▸ **EXERCISE INSTRUCTIONS**
What you give back should be exactly the lines from the one with "middle tip: (339, 177)" through the end of the data, without the pictures.

▸ **Stored dataset items**
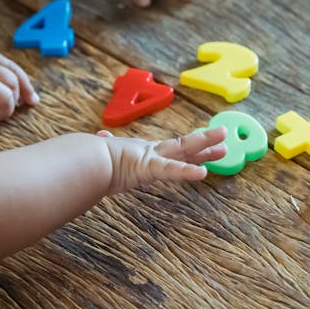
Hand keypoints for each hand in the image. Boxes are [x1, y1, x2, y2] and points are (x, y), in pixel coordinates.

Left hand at [0, 50, 38, 127]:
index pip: (5, 97)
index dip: (5, 111)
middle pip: (13, 81)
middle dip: (15, 98)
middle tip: (9, 111)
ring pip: (13, 68)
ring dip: (24, 83)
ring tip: (32, 98)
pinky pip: (4, 60)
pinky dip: (14, 70)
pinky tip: (19, 81)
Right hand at [97, 126, 226, 193]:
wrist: (84, 160)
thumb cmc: (92, 157)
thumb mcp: (103, 152)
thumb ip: (104, 143)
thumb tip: (100, 136)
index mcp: (143, 154)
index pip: (171, 150)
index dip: (189, 147)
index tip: (204, 144)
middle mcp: (151, 153)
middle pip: (184, 146)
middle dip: (205, 142)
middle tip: (224, 137)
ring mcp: (151, 159)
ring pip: (184, 149)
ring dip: (205, 144)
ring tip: (225, 140)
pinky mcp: (148, 167)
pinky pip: (170, 171)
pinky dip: (187, 171)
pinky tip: (203, 173)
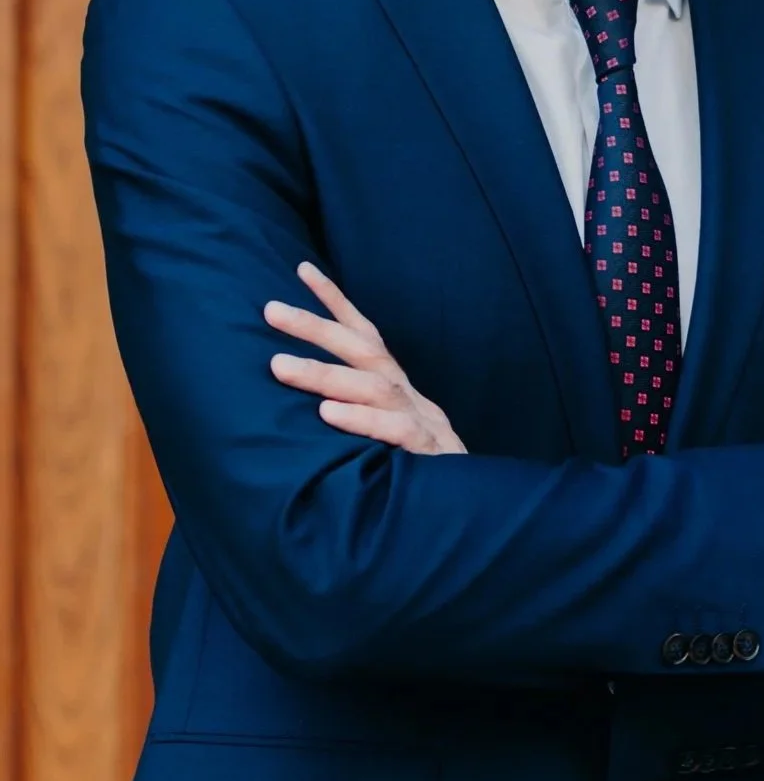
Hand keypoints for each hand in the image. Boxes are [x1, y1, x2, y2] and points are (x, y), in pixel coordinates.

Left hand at [265, 263, 465, 454]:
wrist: (475, 511)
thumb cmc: (420, 472)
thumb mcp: (386, 437)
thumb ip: (356, 416)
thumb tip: (300, 401)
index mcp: (397, 390)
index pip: (366, 337)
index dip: (337, 303)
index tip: (302, 269)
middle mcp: (409, 397)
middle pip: (365, 350)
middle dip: (317, 327)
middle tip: (271, 310)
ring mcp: (423, 422)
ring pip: (375, 388)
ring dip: (325, 374)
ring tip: (279, 367)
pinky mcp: (429, 452)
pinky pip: (396, 430)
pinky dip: (362, 419)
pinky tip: (327, 414)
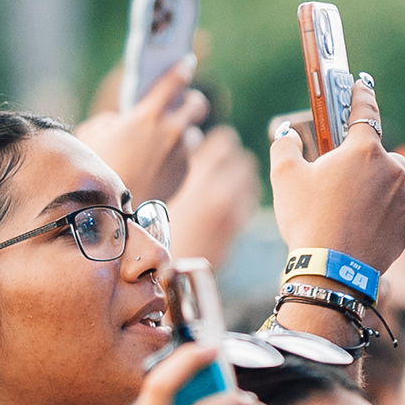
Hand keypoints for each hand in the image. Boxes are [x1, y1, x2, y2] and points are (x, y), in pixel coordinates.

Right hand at [77, 55, 208, 203]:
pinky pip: (185, 160)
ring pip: (194, 136)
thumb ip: (114, 120)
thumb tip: (126, 121)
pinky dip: (175, 158)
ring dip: (185, 134)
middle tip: (186, 102)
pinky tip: (158, 165)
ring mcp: (181, 155)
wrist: (110, 211)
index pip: (173, 82)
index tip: (186, 61)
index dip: (181, 68)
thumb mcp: (94, 132)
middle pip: (197, 106)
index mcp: (147, 116)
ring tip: (169, 138)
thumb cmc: (96, 167)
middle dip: (192, 102)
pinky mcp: (184, 175)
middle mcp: (171, 133)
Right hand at [159, 125, 259, 268]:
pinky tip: (229, 200)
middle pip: (242, 156)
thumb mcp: (164, 187)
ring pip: (250, 177)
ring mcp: (232, 205)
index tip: (216, 146)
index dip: (221, 142)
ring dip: (241, 175)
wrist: (165, 264)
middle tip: (223, 164)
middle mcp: (218, 185)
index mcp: (196, 172)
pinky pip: (250, 197)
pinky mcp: (238, 222)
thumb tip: (194, 141)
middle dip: (234, 158)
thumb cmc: (153, 225)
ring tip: (226, 182)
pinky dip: (243, 194)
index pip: (224, 140)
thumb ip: (182, 166)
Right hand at [267, 73, 404, 274]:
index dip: (361, 95)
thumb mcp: (285, 176)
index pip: (365, 112)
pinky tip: (359, 228)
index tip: (362, 84)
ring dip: (375, 189)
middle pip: (380, 154)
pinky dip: (381, 215)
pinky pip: (395, 212)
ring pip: (391, 185)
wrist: (332, 269)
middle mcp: (392, 170)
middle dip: (363, 161)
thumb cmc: (308, 218)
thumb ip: (286, 145)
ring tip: (347, 209)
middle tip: (339, 177)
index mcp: (364, 150)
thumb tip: (288, 135)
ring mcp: (404, 200)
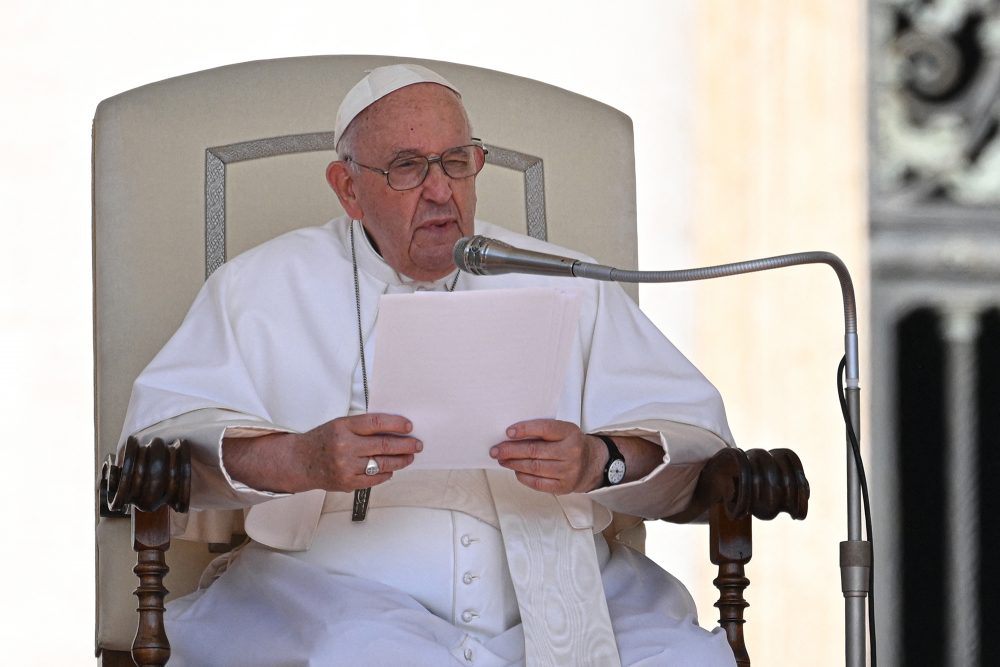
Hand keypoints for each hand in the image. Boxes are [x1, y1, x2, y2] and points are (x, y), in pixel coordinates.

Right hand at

▸ **RESPONSE TO THIS EXERCISE**
middle tip: (339, 177)
index mcp: (364, 150)
thumb tip: (288, 135)
ring mcp: (404, 200)
Hand keypoints for each hand in the image. Boxes are [x1, y1, x2, y2] and points are (x, y), in pixel coordinates.

Right hand at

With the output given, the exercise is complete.